Os bancos internacionais preocupam-se com a volta da inflação nos países emergentes e, no caso do Brasil, isso já é perceptível. Justifica-se, pois, avaliar as razões dessa evolução. Do nosso ponto de vista, pode-se resumir numa frase a causa fundamental: estamos num período de elevação anormalmente rápida da renda da população.

, O Estado de S.Paulo

08 Abril 2010 | 00h00

O funcionamento equilibrado da economia exige que a evolução da demanda se mantenha num ritmo compatível com o de outros fatores, principalmente o da produção industrial doméstica. A crise internacional deu origem a algo totalmente atípico em nossa economia: o governo, para enfrentá-la, optou por incentivar o consumo e, o Congresso, por suas decisões, foi além do Executivo e se mantém na mesma atitude. Isso aconteceu num momento de incerteza, em que a indústria brasileira entrou na crise com grandes estoques, enquanto a demanda externa para produtos manufaturados estagnava.

Verifica-se que o poder de compra da população chegou ao maior nível dos últimos 14 anos. E vários fatores contribuíram para isso. O salário mínimo, desde 2008, aumentou muito acima da inflação, com todas as consequências que esse reajuste tem sobre a aposentadoria e o programa Bolsa-Família, numa economia altamente indexada ainda.

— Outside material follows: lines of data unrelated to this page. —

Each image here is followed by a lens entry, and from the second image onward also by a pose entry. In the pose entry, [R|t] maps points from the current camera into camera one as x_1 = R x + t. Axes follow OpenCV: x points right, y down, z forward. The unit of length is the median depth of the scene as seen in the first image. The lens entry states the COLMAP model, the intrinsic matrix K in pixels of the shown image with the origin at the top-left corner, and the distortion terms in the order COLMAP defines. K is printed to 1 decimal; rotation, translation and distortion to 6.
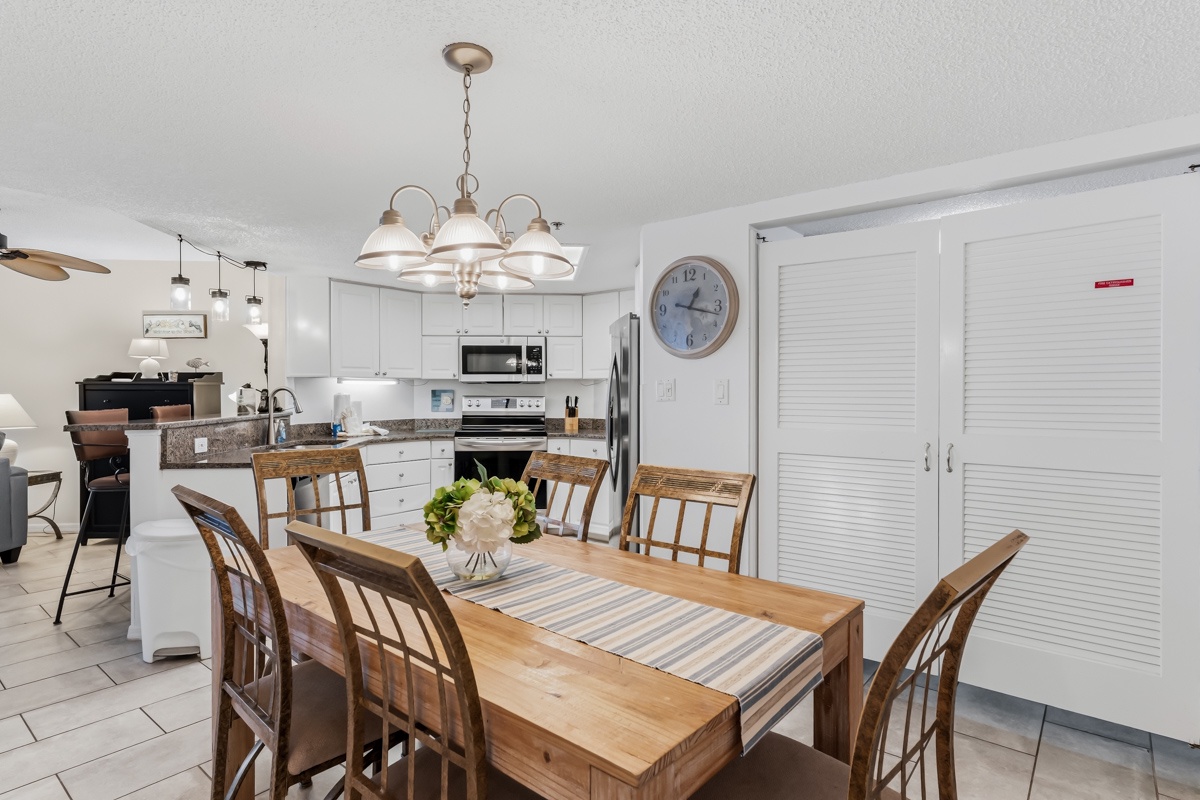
lens RADIAL K [[614.1, 0, 601.0], [0, 614.1, 393.0], [0, 0, 1]] dist [-0.001309, 0.000301]
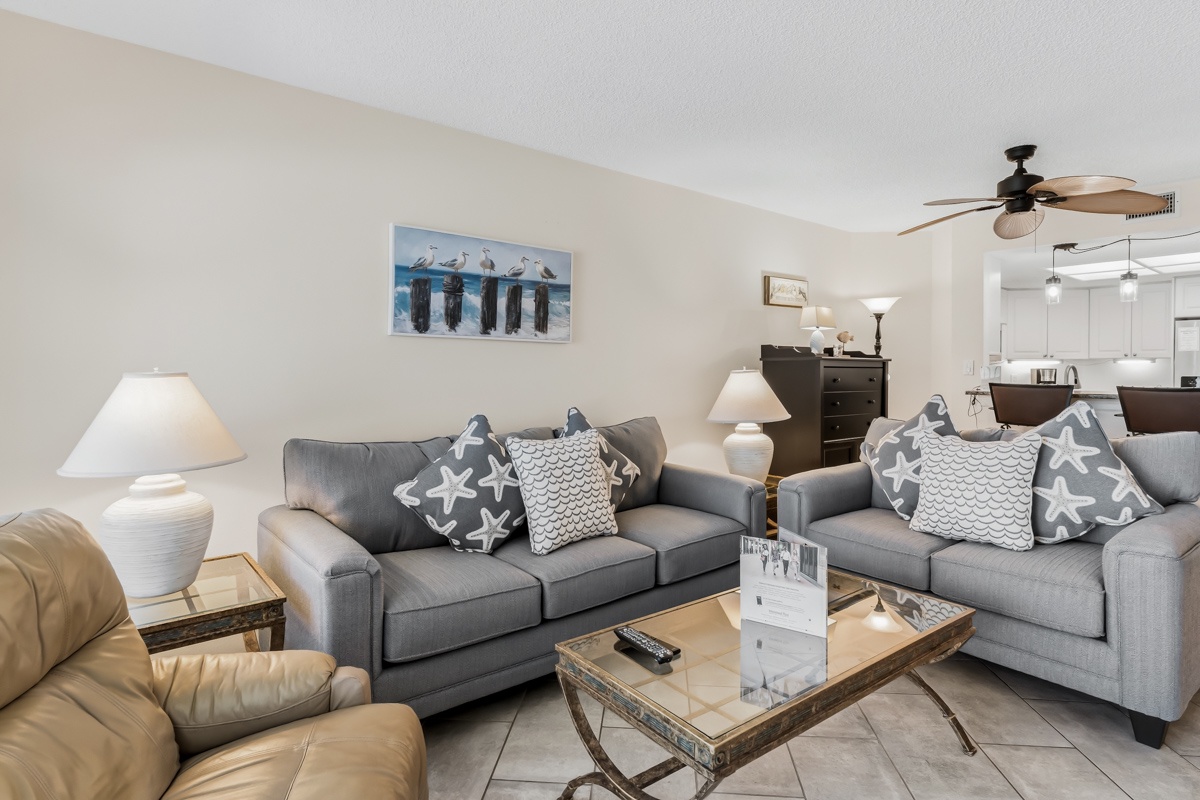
lens RADIAL K [[614.1, 0, 601.0], [0, 614.1, 393.0], [0, 0, 1]] dist [-0.001309, 0.000301]
pose [[0.844065, -0.017933, 0.535940, -2.485636], [0.003641, 0.999609, 0.027714, 0.011486], [-0.536228, -0.021441, 0.843801, 0.759422]]
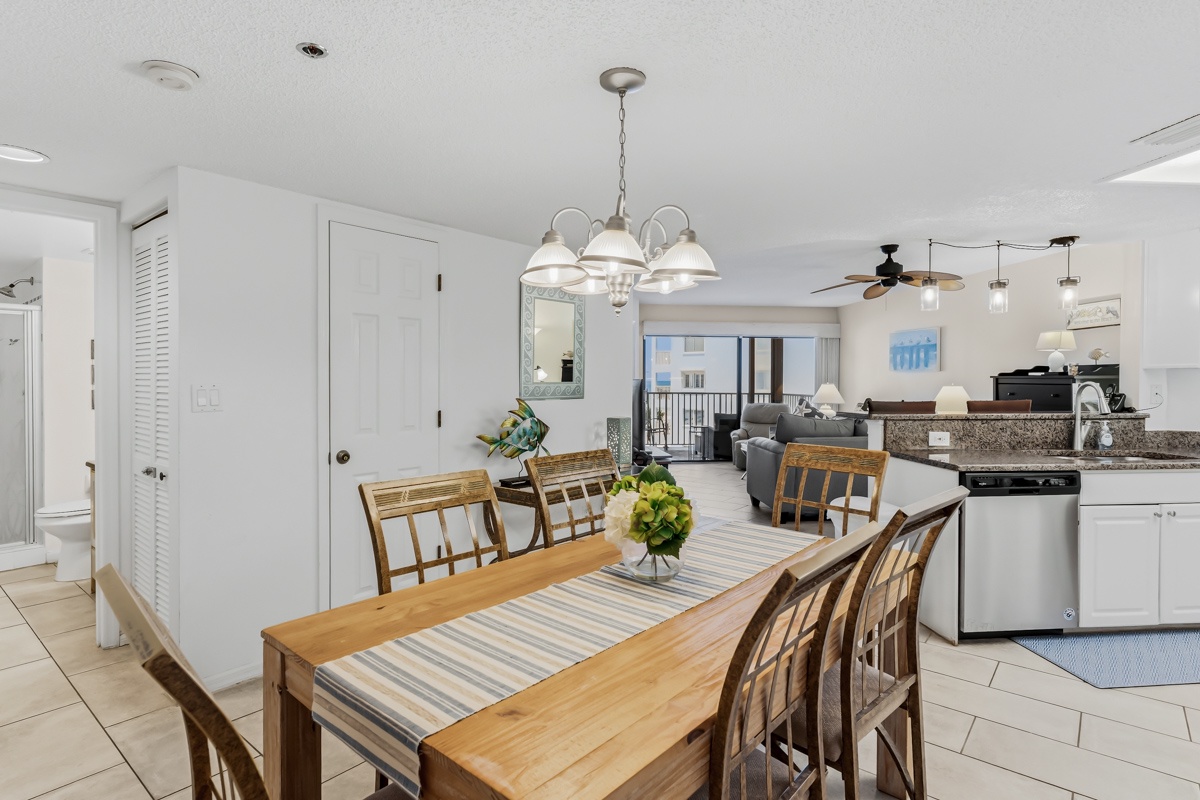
lens RADIAL K [[614.1, 0, 601.0], [0, 614.1, 393.0], [0, 0, 1]] dist [-0.001309, 0.000301]
pose [[0.001887, 0.022364, -0.999748, 0.416536], [-0.005841, 0.999733, 0.022353, -0.013190], [0.999981, 0.005798, 0.002017, 0.467921]]
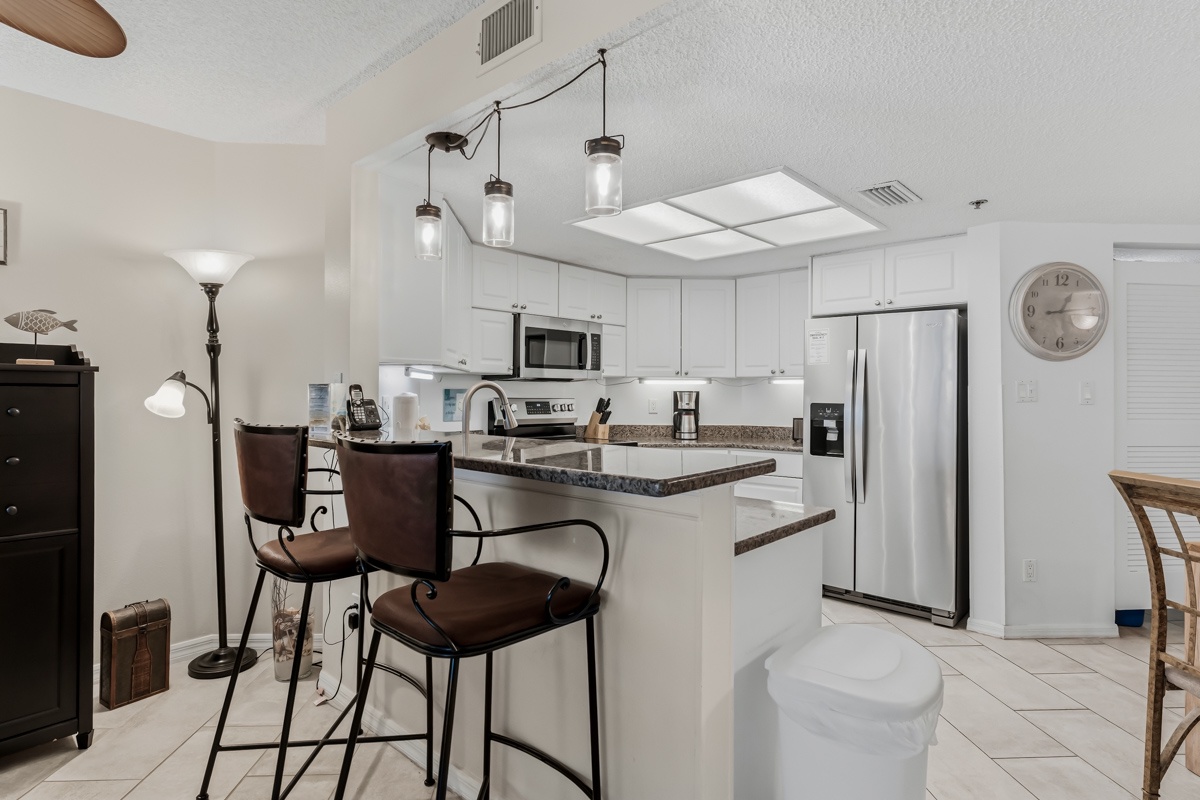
lens RADIAL K [[614.1, 0, 601.0], [0, 614.1, 393.0], [0, 0, 1]] dist [-0.001309, 0.000301]
pose [[0.745711, 0.002884, 0.666264, -1.128735], [-0.001096, 0.999995, -0.003101, 0.002156], [-0.666269, 0.001582, 0.745710, 0.751638]]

Esse aumento de renda veio numa fase em que os preços baixavam, como mostra a evolução do custo da cesta básica em termos reais; a oferta de alimentos crescia - a indústria procurava escoar estoques com uma política de manutenção de preços -; e a taxa cambial valorizada favorecia que a indústria aumentasse suas importações de componentes e permitia a importação de bens de consumo duráveis a um preço convidativo para os consumidores.

Nesse ambiente, verificou-se ainda um aumento da oferta de crédito com taxa de juros menor do que antes da crise, gerando uma liquidez que se ampliou ainda mais com os gastos do governo federal. Ao mesmo tempo, surgiu a pressa de aumentar os investimentos - que representam elevação de gastos, antes de se traduzirem em aumento da capacidade de produção. Iniciou-se, também, paralelamente, um programa habitacional que tem como característica empregar numerosa mão de obra não qualificada.

Toda essa política se propagou em ritmo muito rápido, que a indústria não acompanhou. Não devemos, pois, estranhar a elevação dos preços, mas, certamente, caberia ao Congresso não escolher esse momento para aumentar o poder aquisitivo.